Several frameworks provide theoretical guarantees:
- Soundness and Completeness: SkillWrapper formalizes abstract operator learning and planning such that soundness (consistent mapping between low-level and symbolic state) and probabilistic completeness (coverage of real plans) are provably satisfied given sufficient data and correct predicate invention (Yang et al., 22 Nov 2025).
- Delegation Gap Instrumentation: Survivability-Aware Execution instruments and quantifies the delegation gap and operationalizes safety boundaries for skill-enabled agent stacks in trading (Borjigin et al., 10 Mar 2026).
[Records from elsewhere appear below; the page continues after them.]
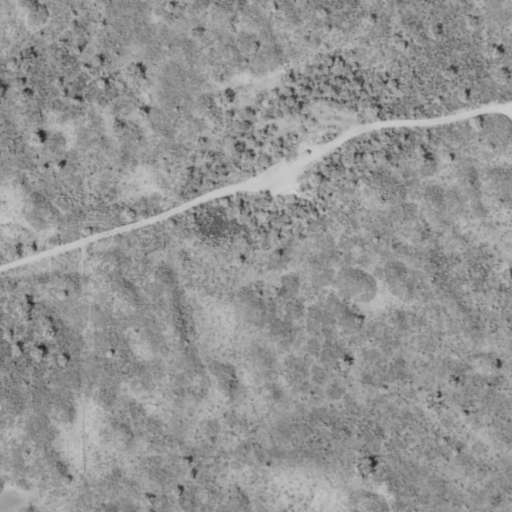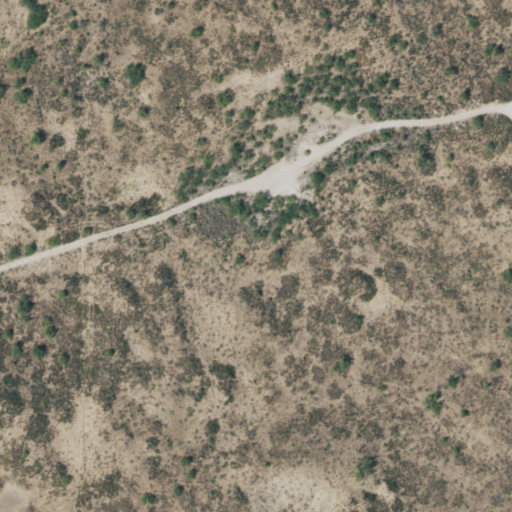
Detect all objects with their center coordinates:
road: (256, 212)
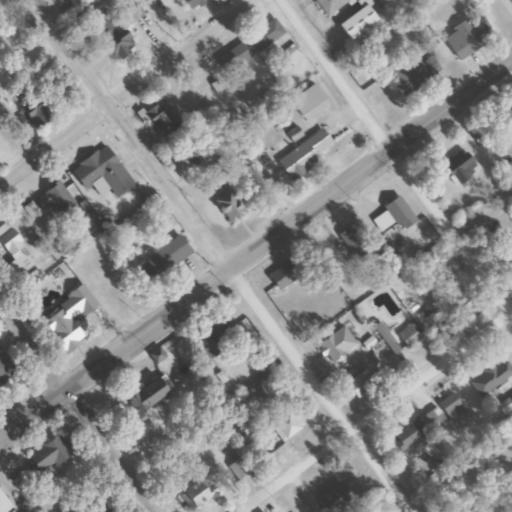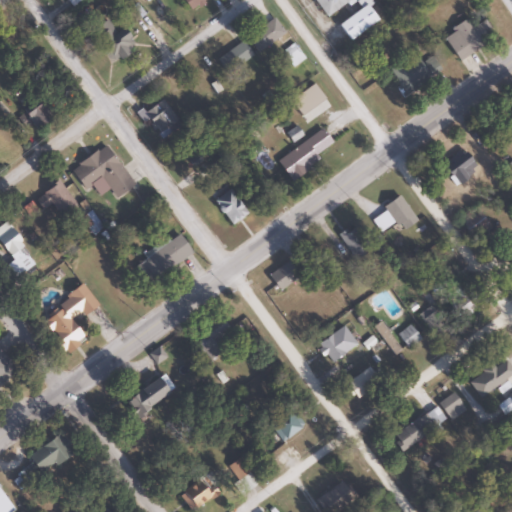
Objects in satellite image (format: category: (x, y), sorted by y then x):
building: (146, 0)
building: (190, 3)
building: (329, 5)
road: (507, 6)
building: (354, 22)
building: (264, 35)
building: (466, 36)
building: (110, 39)
building: (292, 55)
building: (233, 56)
building: (413, 73)
road: (122, 88)
building: (30, 113)
building: (510, 115)
building: (160, 118)
building: (303, 154)
road: (394, 160)
building: (458, 167)
building: (100, 172)
building: (54, 199)
building: (227, 207)
building: (398, 212)
road: (286, 224)
building: (353, 242)
building: (508, 245)
building: (13, 251)
road: (219, 256)
building: (161, 259)
building: (282, 276)
building: (66, 319)
building: (407, 337)
building: (213, 339)
building: (385, 339)
building: (332, 343)
building: (5, 370)
road: (432, 375)
building: (489, 378)
building: (359, 384)
building: (144, 397)
building: (505, 405)
building: (448, 406)
road: (75, 408)
road: (30, 413)
building: (286, 425)
building: (416, 429)
building: (47, 455)
building: (236, 469)
road: (297, 473)
building: (196, 493)
building: (334, 497)
building: (3, 505)
building: (103, 508)
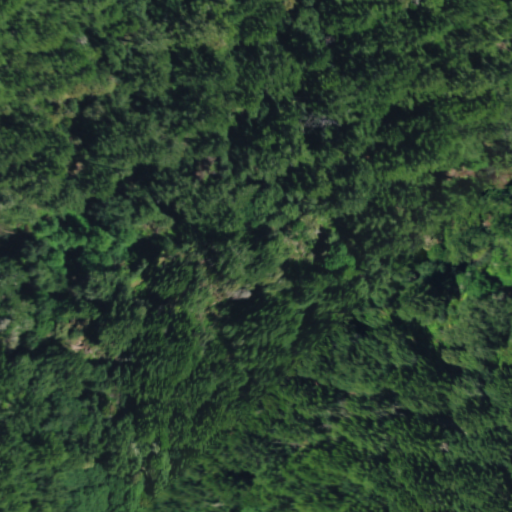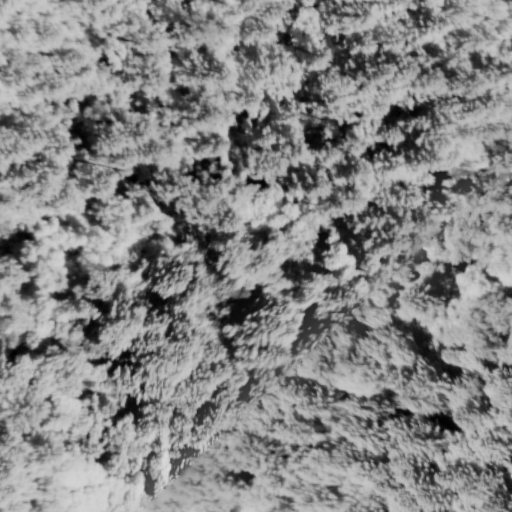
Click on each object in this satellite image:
road: (383, 438)
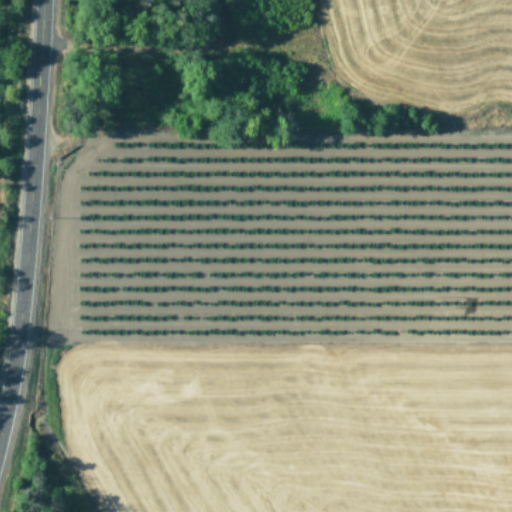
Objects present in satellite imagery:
road: (27, 211)
crop: (299, 294)
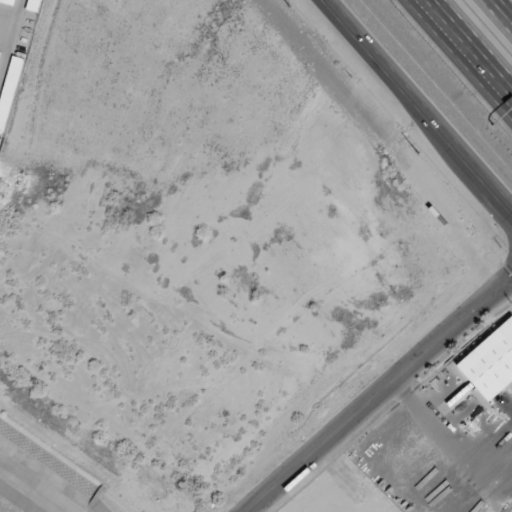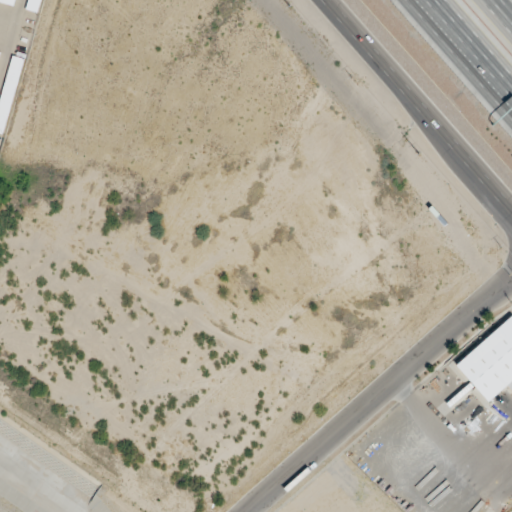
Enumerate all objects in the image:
building: (9, 2)
road: (508, 4)
building: (33, 5)
road: (501, 12)
road: (474, 42)
building: (8, 90)
road: (417, 107)
building: (511, 332)
building: (490, 362)
road: (380, 397)
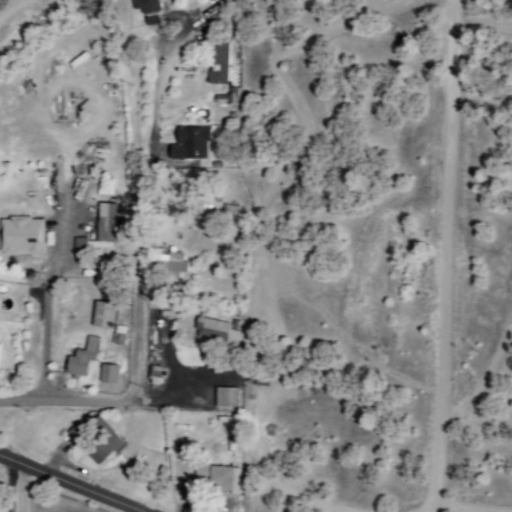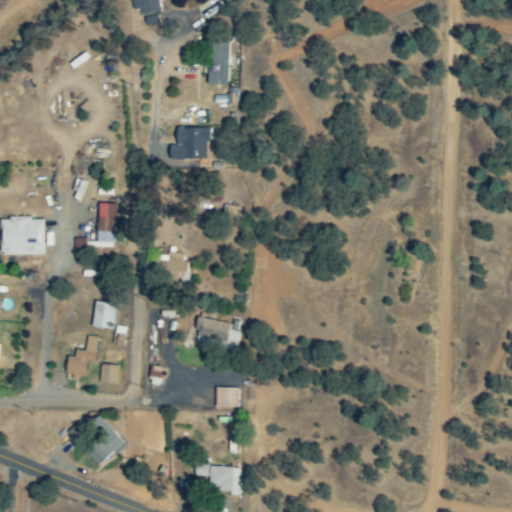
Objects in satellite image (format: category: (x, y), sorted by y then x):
building: (146, 7)
building: (216, 64)
building: (190, 145)
building: (104, 226)
building: (20, 237)
road: (138, 264)
building: (170, 270)
road: (44, 305)
building: (102, 316)
building: (213, 334)
building: (80, 359)
building: (106, 375)
building: (152, 376)
building: (224, 398)
building: (76, 432)
building: (102, 444)
building: (223, 480)
road: (69, 484)
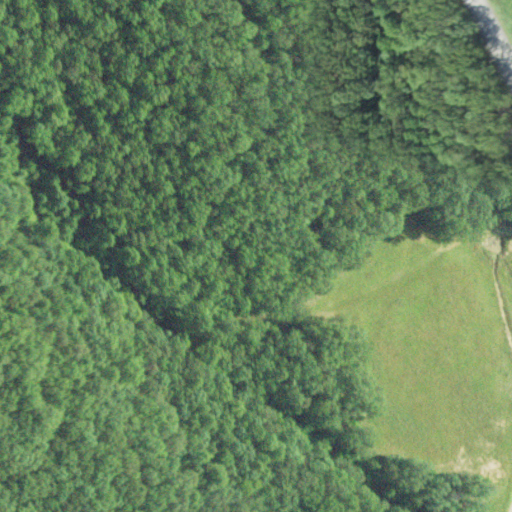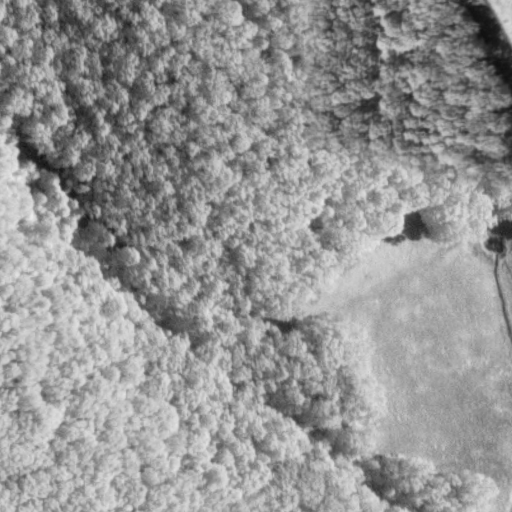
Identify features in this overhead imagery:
road: (493, 38)
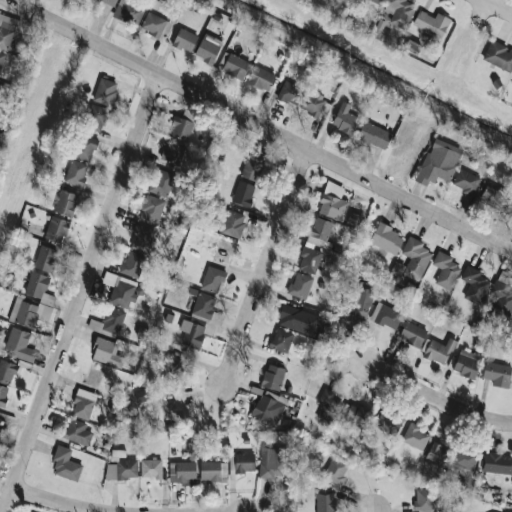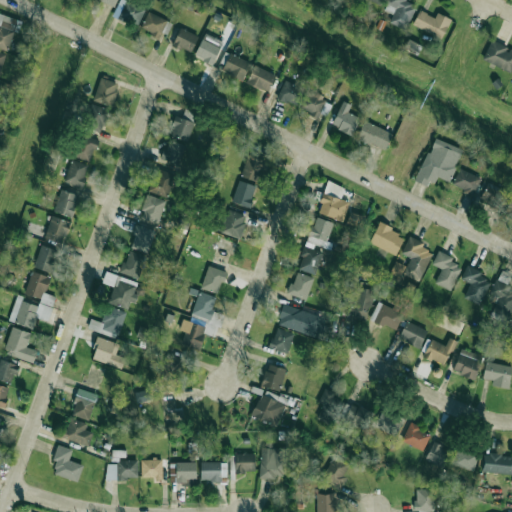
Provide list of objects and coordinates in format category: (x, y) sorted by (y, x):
building: (377, 1)
building: (109, 2)
road: (500, 6)
building: (128, 11)
building: (128, 12)
building: (399, 12)
building: (400, 12)
building: (431, 23)
building: (431, 23)
building: (153, 24)
building: (153, 25)
building: (7, 30)
building: (7, 31)
building: (184, 39)
building: (185, 40)
building: (208, 48)
building: (208, 48)
building: (499, 55)
building: (499, 56)
building: (2, 58)
building: (2, 59)
building: (234, 66)
building: (234, 66)
building: (260, 78)
building: (260, 78)
building: (105, 91)
building: (105, 91)
building: (290, 93)
building: (290, 93)
building: (312, 102)
building: (312, 103)
building: (96, 117)
building: (96, 117)
building: (344, 119)
building: (345, 119)
road: (259, 126)
building: (180, 127)
building: (180, 127)
building: (373, 135)
building: (374, 135)
building: (84, 148)
building: (85, 148)
building: (172, 151)
building: (173, 152)
building: (438, 162)
building: (438, 162)
building: (252, 168)
building: (252, 168)
building: (75, 173)
building: (76, 173)
building: (465, 181)
building: (465, 181)
building: (160, 182)
building: (161, 182)
building: (243, 193)
building: (243, 194)
building: (491, 194)
building: (492, 195)
building: (332, 202)
building: (333, 202)
building: (65, 203)
building: (66, 203)
building: (509, 206)
building: (509, 207)
building: (152, 208)
building: (152, 209)
building: (233, 223)
building: (233, 223)
building: (56, 229)
building: (57, 229)
building: (319, 232)
building: (319, 232)
building: (141, 238)
building: (142, 238)
building: (386, 239)
building: (386, 239)
building: (45, 258)
building: (415, 258)
building: (416, 258)
building: (46, 259)
building: (309, 260)
building: (309, 260)
road: (266, 263)
building: (132, 264)
building: (132, 264)
building: (445, 270)
building: (445, 270)
building: (213, 279)
building: (213, 279)
building: (474, 284)
building: (300, 285)
building: (300, 285)
building: (475, 285)
building: (120, 289)
building: (120, 290)
road: (79, 293)
building: (501, 297)
building: (502, 298)
building: (361, 300)
building: (361, 300)
building: (32, 302)
building: (33, 302)
building: (202, 306)
building: (203, 307)
building: (386, 316)
building: (386, 316)
building: (298, 320)
building: (299, 320)
building: (108, 322)
building: (109, 322)
building: (213, 325)
building: (192, 334)
building: (412, 334)
building: (412, 334)
building: (193, 335)
building: (281, 340)
building: (281, 340)
building: (19, 345)
building: (19, 345)
building: (437, 350)
building: (438, 351)
building: (106, 352)
building: (106, 353)
building: (467, 363)
building: (467, 364)
building: (7, 370)
building: (7, 370)
building: (497, 373)
building: (497, 374)
building: (272, 376)
building: (273, 377)
building: (3, 394)
building: (3, 395)
building: (142, 395)
building: (142, 396)
road: (438, 396)
building: (83, 403)
building: (83, 404)
building: (268, 407)
building: (268, 408)
building: (343, 412)
building: (388, 422)
building: (388, 423)
building: (77, 431)
building: (78, 432)
building: (415, 436)
building: (415, 437)
building: (437, 454)
building: (437, 454)
building: (464, 459)
building: (464, 459)
building: (244, 462)
building: (244, 462)
building: (497, 463)
building: (497, 463)
building: (65, 465)
building: (65, 465)
building: (149, 468)
building: (150, 469)
building: (121, 470)
building: (121, 470)
building: (212, 470)
building: (213, 470)
building: (336, 470)
building: (336, 471)
building: (184, 472)
building: (185, 472)
building: (423, 500)
building: (424, 500)
road: (55, 501)
building: (325, 502)
building: (325, 502)
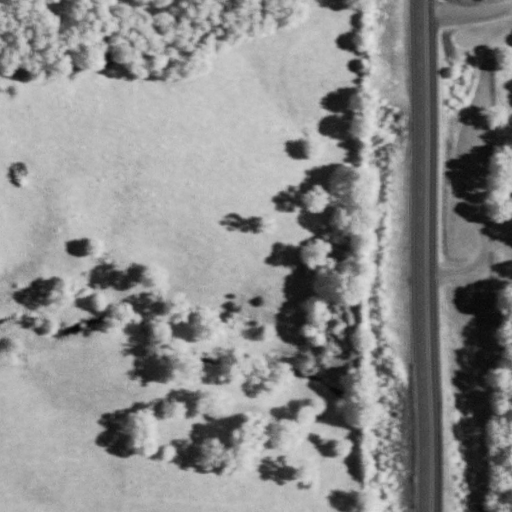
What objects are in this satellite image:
road: (467, 9)
road: (423, 255)
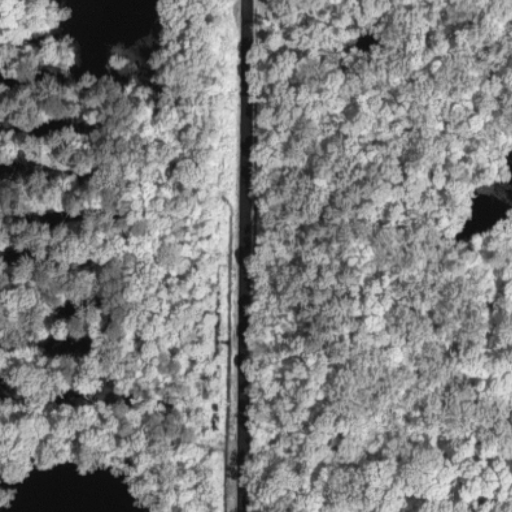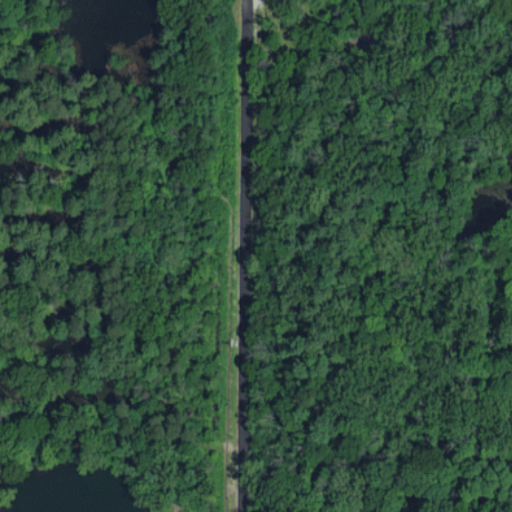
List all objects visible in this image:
road: (245, 256)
6. Evolution and Future Directions
Contemporary research indicates a transition from static, hand-designed skill libraries toward fully learnable, self-evolving skill banks and dynamic skill-conditioned execution. MemSkill and Memento-Skills demonstrate closed-loop procedures, where distinct controllers, designers, and evolutionary mechanisms continuously select, apply, and refine memory skills or structured workflows in LLM-based agents (Zhang et al., 2 Feb 2026, Zhou et al., 19 Mar 2026). Reflective learning and recursive co-evolution ("Read–Write Reflective Learning," "recursive evolution mechanism") enable continual skill adaptation without modifying the frozen base model, supporting cross-domain generalization and rapid incorporation of failure-driven skill discoveries.
Furthermore, the explicit formalization of skill contracts, symbolic predicates, and state abstractions enables transparent, plannable, and transferable execution across diverse domains, including manipulation, virtual agents, and sequential decision-making. As the field matures, frameworks combining interpretable skill parameterization, robust adaptive execution, and verifiable hierarchical abstractions are expected to further advance the reliability, efficiency, and domain transferability of skill-conditioned executors.